In the meantime, the parents of an autistic child may use a Caregiver PHR with an accompanying care plan for children with special health care needs to coordinate the services delivered by medical and nonmedical professionals. Parents may also record and collect multi-source, multi-method data about the impact of parallel and successive drug and behavioral interventions on activities of daily living, self-injurious behavior,  and the achievement of prosocial communication and self-restraint goals.

I look forward to collaborating with advocacy groups in evaluations of the impact of the Caregiver PHR on parents' partnerships with Medical Home behavioral pediatricians and on their negotiations about "what works" with payers.

 

November 19, 2006

Foster Care

Download 111706_response_to_child_deaths_suggests.txt

With Thanksgiving one week away, the New York Times reported a sharp increase in the number of calls to New York City child abuse hot lines this year. At first glance, this seems to be dismal news. On closer inspection, a bit of good news emerges.

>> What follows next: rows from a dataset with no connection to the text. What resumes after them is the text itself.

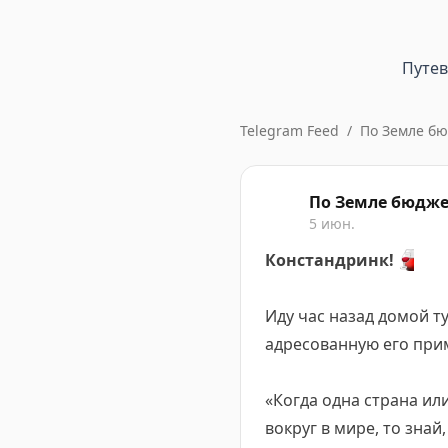
Путе
Telegram Feed
/
По Земле б
По Земле бюдж
5 июн.
Констандринк!
🍷
Иду час назад домой т
адресованную его прим
«Когда одна страна ил
вокруг в мире, то знай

More child abuse reports are the result of stricter enforcement in NYC schools of a 10-day rule for reporting educational neglect. The school is obligated to investigate if a child misses 10 consecutive school days and principals receive weekly reports about unresolved investigations of attendance problems.

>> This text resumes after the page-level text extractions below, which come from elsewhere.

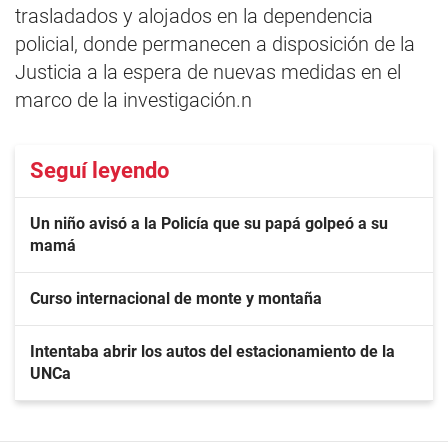
trasladados y alojados en la dependencia
policial, donde permanecen a disposición de la
Justicia a la espera de nuevas medidas en el
marco de la investigación.n
Seguí leyendo
Un niño avisó a la Policía que su papá golpeó a su
mamá
Curso internacional de monte y montaña
Intentaba abrir los autos del estacionamiento de la
UNCa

Improved collaboration between schools and child welfare agencies in NYC is a first step in preventing the most vulnerable of our youth from "falling through the cracks." Ever thought about where those cracks are? (I know I used to step over sidewalk cracks so I wouldn't "break my mother's back.") Those cracks are gaps in information available to the institutions that are collectively responsible for children at risk.

Effective parents (and other family caregivers) keep track of their children's personal health information, sharing it as needed, with teachers and doctors. Children who live out their young lives in a series of foster care homes lack parents who are able and willing to painstakingly chronicle allergies, immunizations, developmental achievements and delays, ear infections, broken bones, and more. The schools, doctors, emergency rooms, and social service agencies that are collectively responsible for at-risk youth each maintain their own enterprise-centric records. But these fragmented, enterprise-centric records merely widen and deepen the information gaps through which at-risk youth keep tumbling.

An alliance, composed of all the institutional partners in child health, education, and welfare, could distribute child-centered  personal health records (PHRs) to all the youth for whom they are responsible. With Caregiver PHRs, they could improve the coordination of services delivered to youths whose need for more attention has been identified, as in New York City, by people who care.

Workers in nonprofit agencies that subcontract with the city to serve youth in foster care could have online access to clients' PHRs, anytime, anywhere, including from cell phones. Their agencies could exchange data with their multiple external databases and software applications. The city's child welfare and education departments could have immediate online emergency access to a client's PHR (prompted by system notifications about agency noncompliance with city procedures) and routine online access to aggregate data as needed for customary and ad hoc reports. Data could be exchanged on a recurring schedule between the Caregiver's relational databases and the city's numerous databases and software applications.

In my role as university professor, and with my public policy research colleagues, Tom Horan at the Kay Center, Claremont Graduate University, and David Stapleton, Cornell University, I would welcome an opportunity to conduct a pilot test in the City of New York regarding uses of personal health records to improve cost-effective care for children in foster care. Comment on this post, please, if you have suggestions about how to make this happen (aside from emailing Mayor Bloomberg).